Standard continuous probability distributions such as the normal, gamma or log-normal are often inappropriate for the analysis of zero-inflated biomass data, even with ad hoc assumptions such as the addition of constants to create a mass at zero. A better approach is to use so-called two parts, hurdle or Delta models, which assume that zero and nonzero data arise, respectively, from separate processes (Stefansson 1996; Punt *et al*. 2000; Ortiz & Arocha 2004; Maunder & Punt 2004). This method does not require the addition of a constant, which can introduce a bias in the data. This model is also very flexible as covariates can be added in the zero and nonzero parts of the model using conventional generalized linear modelling techniques.

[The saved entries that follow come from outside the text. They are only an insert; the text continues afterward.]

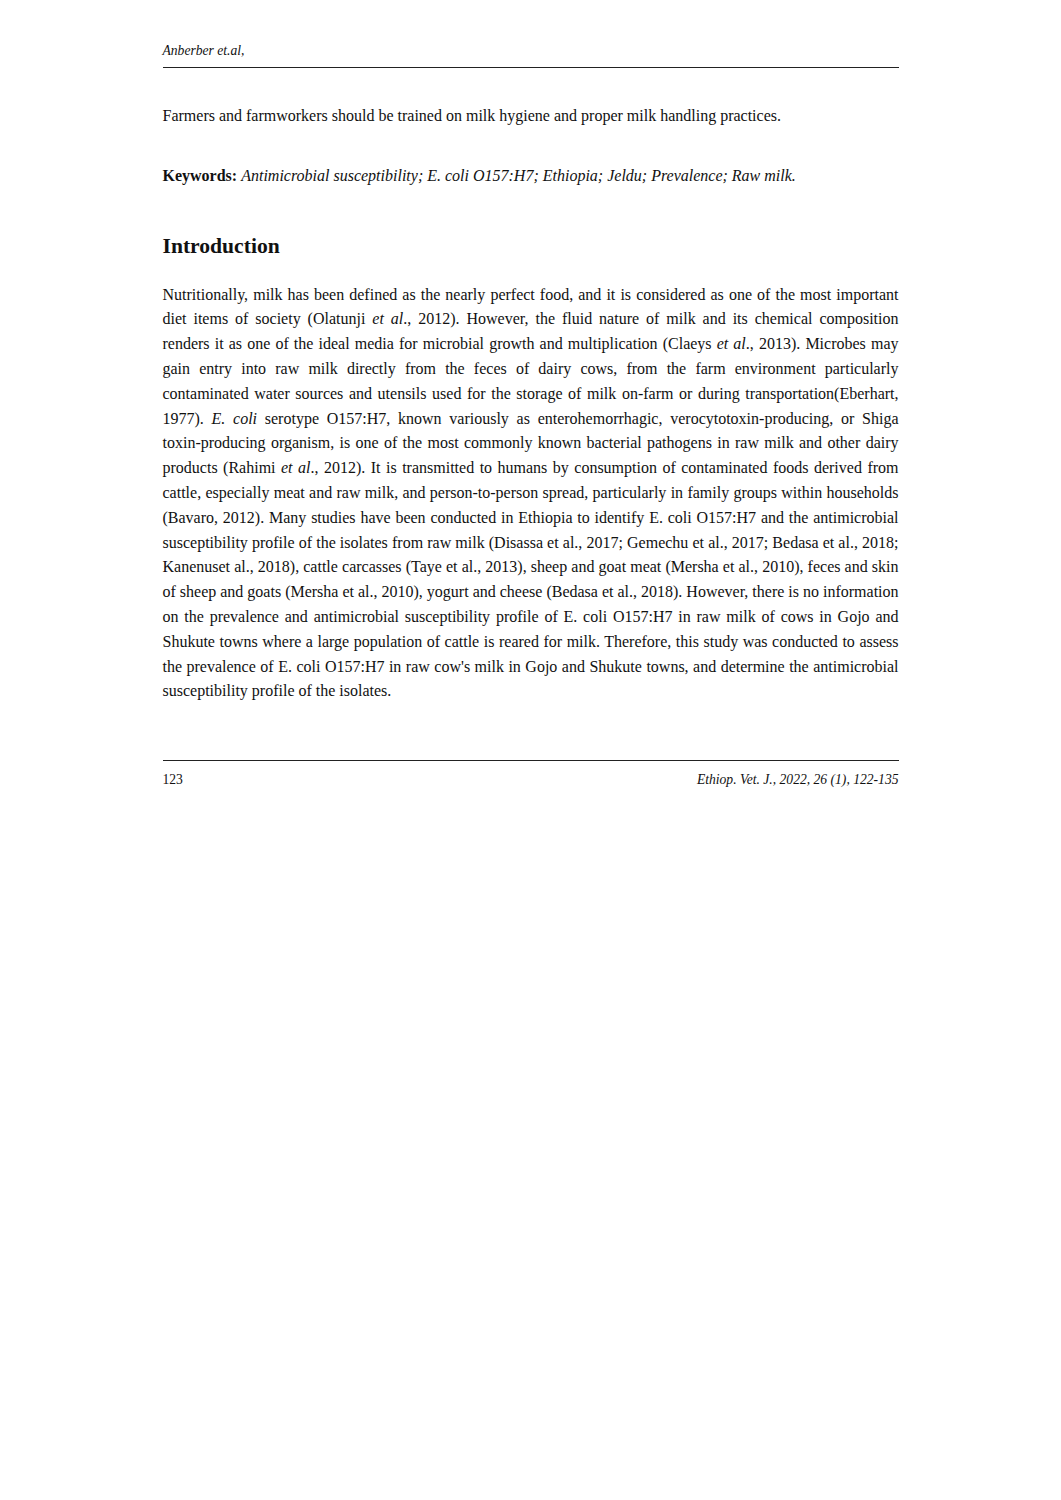Anberber et.al,
Farmers and farmworkers should be trained on milk hygiene and proper milk handling practices.
Keywords: Antimicrobial susceptibility; E. coli O157:H7; Ethiopia; Jeldu; Prevalence; Raw milk.
Introduction
Nutritionally, milk has been defined as the nearly perfect food, and it is considered as one of the most important diet items of society (Olatunji et al., 2012). However, the fluid nature of milk and its chemical composition renders it as one of the ideal media for microbial growth and multiplication (Claeys et al., 2013). Microbes may gain entry into raw milk directly from the feces of dairy cows, from the farm environment particularly contaminated water sources and utensils used for the storage of milk on-farm or during transportation(Eberhart, 1977). E. coli serotype O157:H7, known variously as enterohemorrhagic, verocytotoxin-producing, or Shiga toxin-producing organism, is one of the most commonly known bacterial pathogens in raw milk and other dairy products (Rahimi et al., 2012). It is transmitted to humans by consumption of contaminated foods derived from cattle, especially meat and raw milk, and person-to-person spread, particularly in family groups within households (Bavaro, 2012). Many studies have been conducted in Ethiopia to identify E. coli O157:H7 and the antimicrobial susceptibility profile of the isolates from raw milk (Disassa et al., 2017; Gemechu et al., 2017; Bedasa et al., 2018; Kanenuset al., 2018), cattle carcasses (Taye et al., 2013), sheep and goat meat (Mersha et al., 2010), feces and skin of sheep and goats (Mersha et al., 2010), yogurt and cheese (Bedasa et al., 2018). However, there is no information on the prevalence and antimicrobial susceptibility profile of E. coli O157:H7 in raw milk of cows in Gojo and Shukute towns where a large population of cattle is reared for milk. Therefore, this study was conducted to assess the prevalence of E. coli O157:H7 in raw cow's milk in Gojo and Shukute towns, and determine the antimicrobial susceptibility profile of the isolates.
123 Ethiop. Vet. J., 2022, 26 (1), 122-135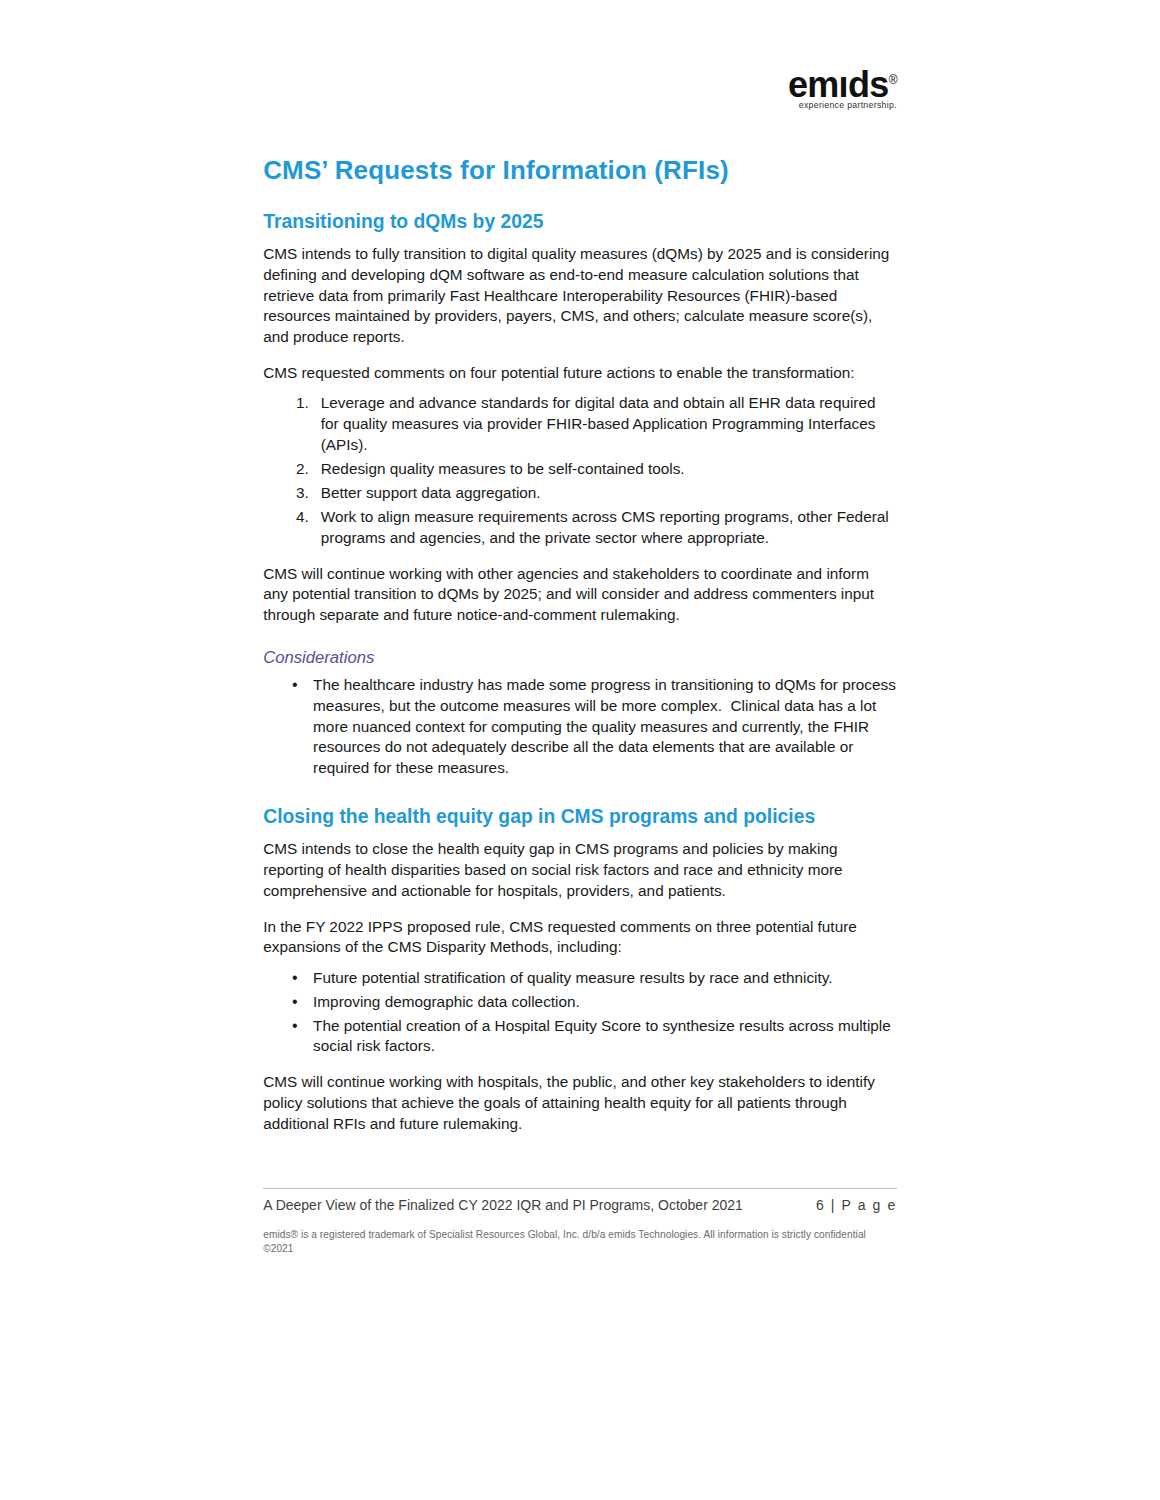emıds®
experience partnership.
CMS’ Requests for Information (RFIs)
Transitioning to dQMs by 2025
CMS intends to fully transition to digital quality measures (dQMs) by 2025 and is considering defining and developing dQM software as end-to-end measure calculation solutions that retrieve data from primarily Fast Healthcare Interoperability Resources (FHIR)-based resources maintained by providers, payers, CMS, and others; calculate measure score(s), and produce reports.
CMS requested comments on four potential future actions to enable the transformation:
Leverage and advance standards for digital data and obtain all EHR data required for quality measures via provider FHIR-based Application Programming Interfaces (APIs).
Redesign quality measures to be self-contained tools.
Better support data aggregation.
Work to align measure requirements across CMS reporting programs, other Federal programs and agencies, and the private sector where appropriate.
CMS will continue working with other agencies and stakeholders to coordinate and inform any potential transition to dQMs by 2025; and will consider and address commenters input through separate and future notice-and-comment rulemaking.
Considerations
The healthcare industry has made some progress in transitioning to dQMs for process measures, but the outcome measures will be more complex. Clinical data has a lot more nuanced context for computing the quality measures and currently, the FHIR resources do not adequately describe all the data elements that are available or required for these measures.
Closing the health equity gap in CMS programs and policies
CMS intends to close the health equity gap in CMS programs and policies by making reporting of health disparities based on social risk factors and race and ethnicity more comprehensive and actionable for hospitals, providers, and patients.
In the FY 2022 IPPS proposed rule, CMS requested comments on three potential future expansions of the CMS Disparity Methods, including:
Future potential stratification of quality measure results by race and ethnicity.
Improving demographic data collection.
The potential creation of a Hospital Equity Score to synthesize results across multiple social risk factors.
CMS will continue working with hospitals, the public, and other key stakeholders to identify policy solutions that achieve the goals of attaining health equity for all patients through additional RFIs and future rulemaking.
A Deeper View of the Finalized CY 2022 IQR and PI Programs, October 2021 6 | P a g e
emids® is a registered trademark of Specialist Resources Global, Inc. d/b/a emids Technologies. All information is strictly confidential ©2021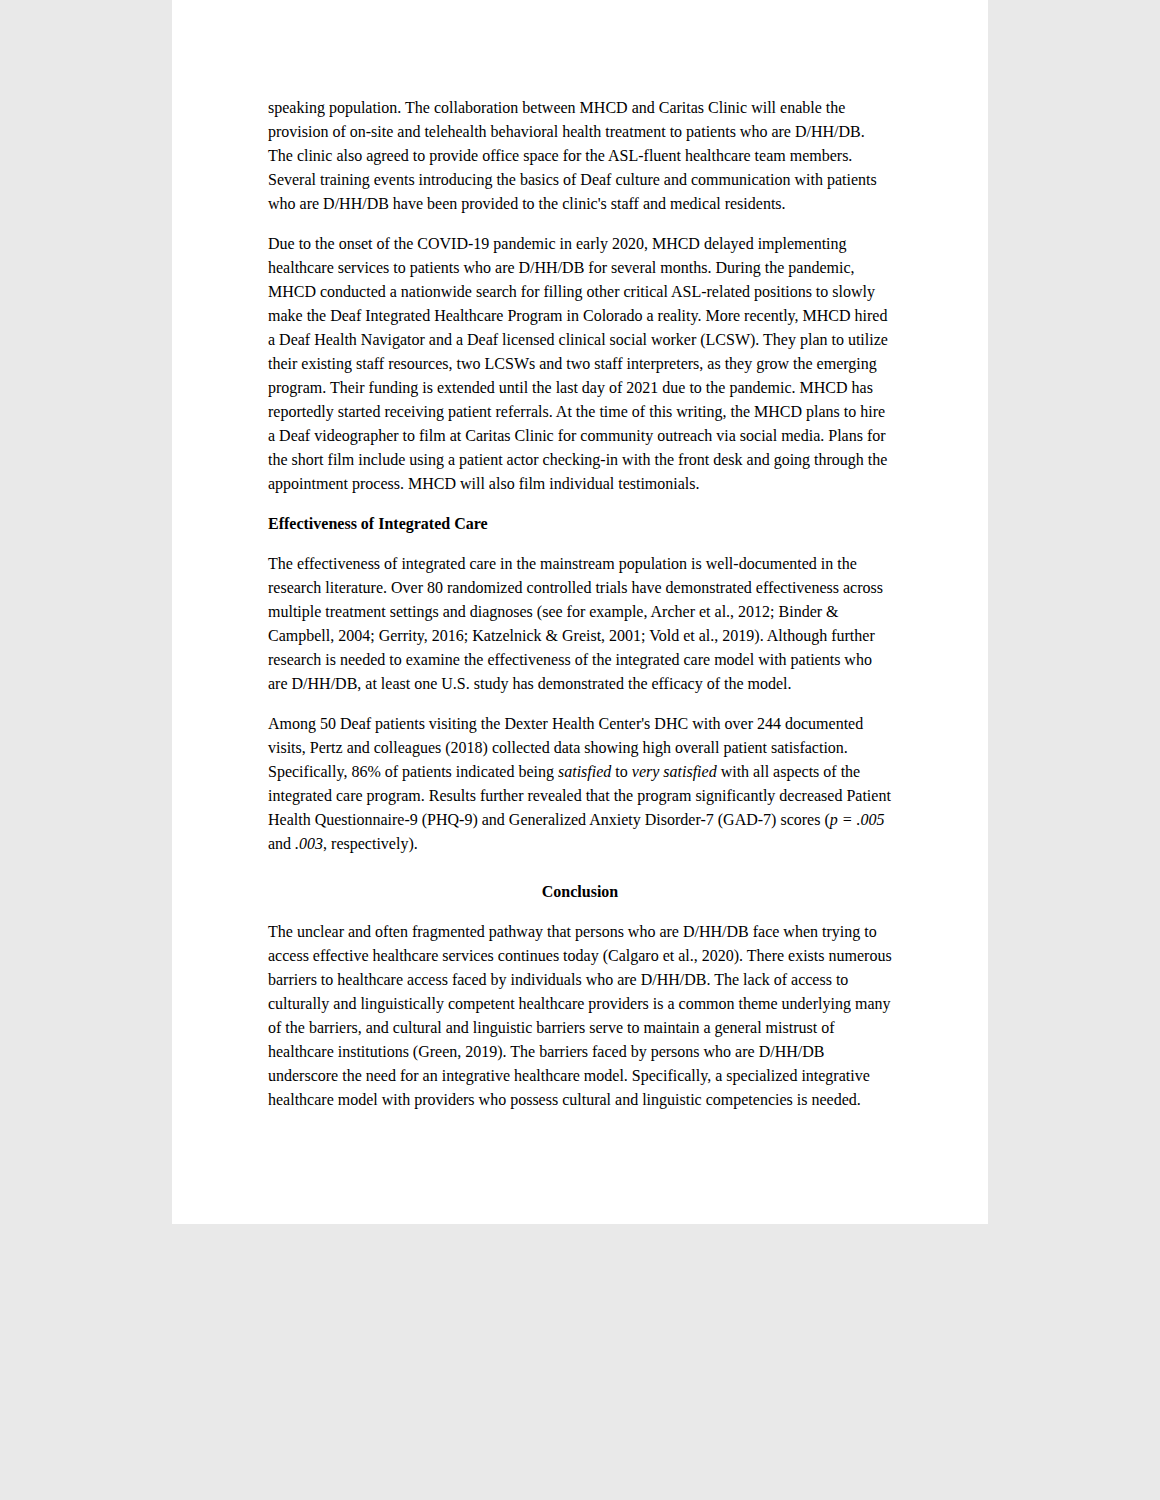speaking population. The collaboration between MHCD and Caritas Clinic will enable the provision of on-site and telehealth behavioral health treatment to patients who are D/HH/DB. The clinic also agreed to provide office space for the ASL-fluent healthcare team members. Several training events introducing the basics of Deaf culture and communication with patients who are D/HH/DB have been provided to the clinic's staff and medical residents.
Due to the onset of the COVID-19 pandemic in early 2020, MHCD delayed implementing healthcare services to patients who are D/HH/DB for several months. During the pandemic, MHCD conducted a nationwide search for filling other critical ASL-related positions to slowly make the Deaf Integrated Healthcare Program in Colorado a reality. More recently, MHCD hired a Deaf Health Navigator and a Deaf licensed clinical social worker (LCSW). They plan to utilize their existing staff resources, two LCSWs and two staff interpreters, as they grow the emerging program. Their funding is extended until the last day of 2021 due to the pandemic. MHCD has reportedly started receiving patient referrals. At the time of this writing, the MHCD plans to hire a Deaf videographer to film at Caritas Clinic for community outreach via social media. Plans for the short film include using a patient actor checking-in with the front desk and going through the appointment process. MHCD will also film individual testimonials.
Effectiveness of Integrated Care
The effectiveness of integrated care in the mainstream population is well-documented in the research literature. Over 80 randomized controlled trials have demonstrated effectiveness across multiple treatment settings and diagnoses (see for example, Archer et al., 2012; Binder & Campbell, 2004; Gerrity, 2016; Katzelnick & Greist, 2001; Vold et al., 2019). Although further research is needed to examine the effectiveness of the integrated care model with patients who are D/HH/DB, at least one U.S. study has demonstrated the efficacy of the model.
Among 50 Deaf patients visiting the Dexter Health Center's DHC with over 244 documented visits, Pertz and colleagues (2018) collected data showing high overall patient satisfaction. Specifically, 86% of patients indicated being satisfied to very satisfied with all aspects of the integrated care program. Results further revealed that the program significantly decreased Patient Health Questionnaire-9 (PHQ-9) and Generalized Anxiety Disorder-7 (GAD-7) scores (p = .005 and .003, respectively).
Conclusion
The unclear and often fragmented pathway that persons who are D/HH/DB face when trying to access effective healthcare services continues today (Calgaro et al., 2020). There exists numerous barriers to healthcare access faced by individuals who are D/HH/DB. The lack of access to culturally and linguistically competent healthcare providers is a common theme underlying many of the barriers, and cultural and linguistic barriers serve to maintain a general mistrust of healthcare institutions (Green, 2019). The barriers faced by persons who are D/HH/DB underscore the need for an integrative healthcare model. Specifically, a specialized integrative healthcare model with providers who possess cultural and linguistic competencies is needed.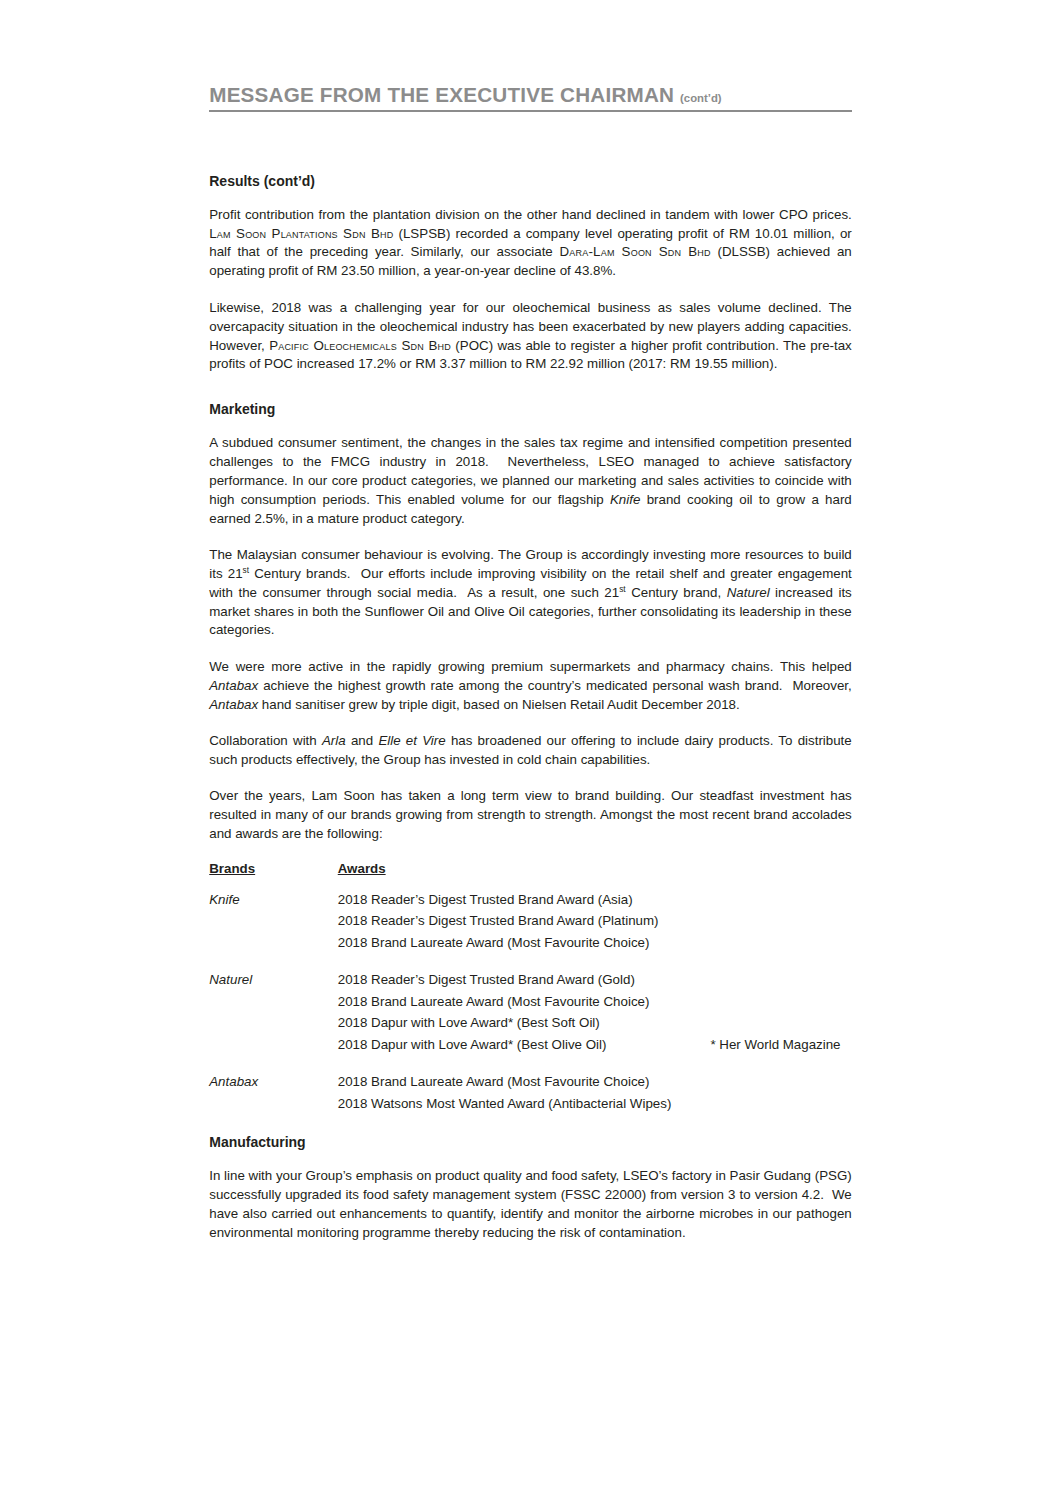MESSAGE FROM THE EXECUTIVE CHAIRMAN (cont’d)
Results (cont’d)
Profit contribution from the plantation division on the other hand declined in tandem with lower CPO prices. Lam Soon Plantations Sdn Bhd (LSPSB) recorded a company level operating profit of RM 10.01 million, or half that of the preceding year. Similarly, our associate Dara-Lam Soon Sdn Bhd (DLSSB) achieved an operating profit of RM 23.50 million, a year-on-year decline of 43.8%.
Likewise, 2018 was a challenging year for our oleochemical business as sales volume declined. The overcapacity situation in the oleochemical industry has been exacerbated by new players adding capacities. However, Pacific Oleochemicals Sdn Bhd (POC) was able to register a higher profit contribution. The pre-tax profits of POC increased 17.2% or RM 3.37 million to RM 22.92 million (2017: RM 19.55 million).
Marketing
A subdued consumer sentiment, the changes in the sales tax regime and intensified competition presented challenges to the FMCG industry in 2018. Nevertheless, LSEO managed to achieve satisfactory performance. In our core product categories, we planned our marketing and sales activities to coincide with high consumption periods. This enabled volume for our flagship Knife brand cooking oil to grow a hard earned 2.5%, in a mature product category.
The Malaysian consumer behaviour is evolving. The Group is accordingly investing more resources to build its 21st Century brands. Our efforts include improving visibility on the retail shelf and greater engagement with the consumer through social media. As a result, one such 21st Century brand, Naturel increased its market shares in both the Sunflower Oil and Olive Oil categories, further consolidating its leadership in these categories.
We were more active in the rapidly growing premium supermarkets and pharmacy chains. This helped Antabax achieve the highest growth rate among the country’s medicated personal wash brand. Moreover, Antabax hand sanitiser grew by triple digit, based on Nielsen Retail Audit December 2018.
Collaboration with Arla and Elle et Vire has broadened our offering to include dairy products. To distribute such products effectively, the Group has invested in cold chain capabilities.
Over the years, Lam Soon has taken a long term view to brand building. Our steadfast investment has resulted in many of our brands growing from strength to strength. Amongst the most recent brand accolades and awards are the following:
| Brands | Awards | |
| --- | --- | --- |
| Knife | 2018 Reader’s Digest Trusted Brand Award (Asia) | |
| | 2018 Reader’s Digest Trusted Brand Award (Platinum) | |
| | 2018 Brand Laureate Award (Most Favourite Choice) | |
| Naturel | 2018 Reader’s Digest Trusted Brand Award (Gold) | |
| | 2018 Brand Laureate Award (Most Favourite Choice) | |
| | 2018 Dapur with Love Award* (Best Soft Oil) | |
| | 2018 Dapur with Love Award* (Best Olive Oil) | * Her World Magazine |
| Antabax | 2018 Brand Laureate Award (Most Favourite Choice) | |
| | 2018 Watsons Most Wanted Award (Antibacterial Wipes) | |
Manufacturing
In line with your Group’s emphasis on product quality and food safety, LSEO’s factory in Pasir Gudang (PSG) successfully upgraded its food safety management system (FSSC 22000) from version 3 to version 4.2. We have also carried out enhancements to quantify, identify and monitor the airborne microbes in our pathogen environmental monitoring programme thereby reducing the risk of contamination.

However, the break between zero and nonzero values presents a particularly unnatural discontinuity in density data, where many zeros are actually stochastic clues of a strong gradient of decreasing biomass quantities. A second approach is the use of a positive distribution that simultaneously incorporates zeros and positive quantities. Jorgensen (1987) proposed the exponential dispersion model, with a power variance function. This model, also known as the Tweedie distribution, handles zero-inflated data without treating the zero and nonzero values separately. The Tweedie model and its variants have been applied to fisheries data (Candy 2004; Shono 2008; Foster & Bravington 2012; Lecomte *et al*. 2013). In this article, we rely on a gamma marked compound Poisson, named compound Poisson-gamma model (CPG), a member of the Tweedie family. Foster & Bravington (2012) extended it to be more flexible when covariates can affect parameters. They showed that the CPG mean–variance relationship is not necessarily constant, conversely to the Tweedie distribution (Foster & Bravington 2012). Parsimonious variant of this distribution, using exponential rather than gamma variables, has also been used [e.g. Ancelet *et al*. (2010)].

In many studies, the effort involved in obtaining a sample (henceforth called the sampling volume, but could also include swept areas, sampling durations, etc) can vary among sampling events. These differences in the sampling volume have to be accounted for in the analysis. Variable sampling volume is accounted for directly in the modelling for the CPG approach by scaling a parameter, whereas recourse to a generalized linear model to take into account the sampling volume as a covariate or an offset is required for the delta-gamma (DG) approach (Maunder & Punt 2004). Such different approaches to dealing with variable sampling volumes are likely to affect estimation reliability for quantities of interest (e.g. mean quantity, probability of presence).

This study evaluates the relative robustness of the DG and CPG approaches for estimating biomasses and presence probabilities under variable sampling volumes conditions in three ways. Firstly, the form and analytical properties of the two models are presented and contrasted from a theoretical perspective. Secondly, simulations were used to evaluate the robustness of the proposed models and compare their fitting abilities with variable volumes with different variances. Thirdly, the two approaches are applied to catch data from a commercial groundfish trawl fishery. Theory and analyses of simulated and observed data have all indicated that the CPG approach outperforms the DG approach under variable sampling volumes.